Quanti sono ogni anno in Italia i morti per influenza? Il calcolo lo fa l’Istituto superiore di sanità che ha pubblicato un report sul proprio portale Epicentro. In tempo di coronavirus, e di polemiche sulla sua presunta affinità con la malattia stagionale, diventa importante rispondere a questa domanda.
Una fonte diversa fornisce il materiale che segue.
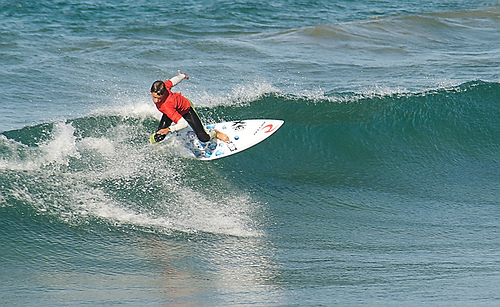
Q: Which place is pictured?
A: It is an ocean.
I ricercatori dell’Istituto hanno calcolato circa 8 mila decessi all’anno collegati alla malattia stagionale o alle sue complicanze, con punte anche di 12 mila a seconda delle stagioni. I numeri sono frutto di una stima che parte dai dati Istat. “Il dato di mortalità in tempo reale non esiste – spiega Antonino Bella, del dipartimento malattie infettive dell’Istituto – Si utilizza così quello dell’Istat che arriva dopo due anni. Nei loro numeri troviamo poche centinaia di morti per influenza all’anno. Ma sappiamo che per avere la certezza di quella causa va fatto un tampone, cosa che ovviamente non avviene in tutti i casi di decesso”. Così in tutti i Paesi i sistemi più evoluti di statistica considerano i dati di mortalità anche di altre cause legate a complicanze dell’influenza. “Ad 8 mila siamo arrivati valutando anche, ad esempio, le polmoniti e certi arresti cardiaci”, dice sempre Bella.

L’Istituto fa anche un approfondimento sulla stagione 2019-2020. “Dai dati finora disponibili emerge che è stata caratterizzata da un periodo iniziale di bassa incidenza, che si è protratto fino alla fine di dicembre 2019, e da un intensificarsi dell’attività virale con l’inizio del nuovo anno”.

Il picco epidemico è arrivato nella quinta settimana del 2020 (dal 27 gennaio al 2 febbraio 2020), “con un livello pari a circa 13 casi per mille assistiti, valore che colloca la stagione in corso a un livello di media intensità”. Nella stagione precedente il picco era stato raggiunto nella stessa settimana ma l’incidenza era stata un po’ più alta (14 per mille).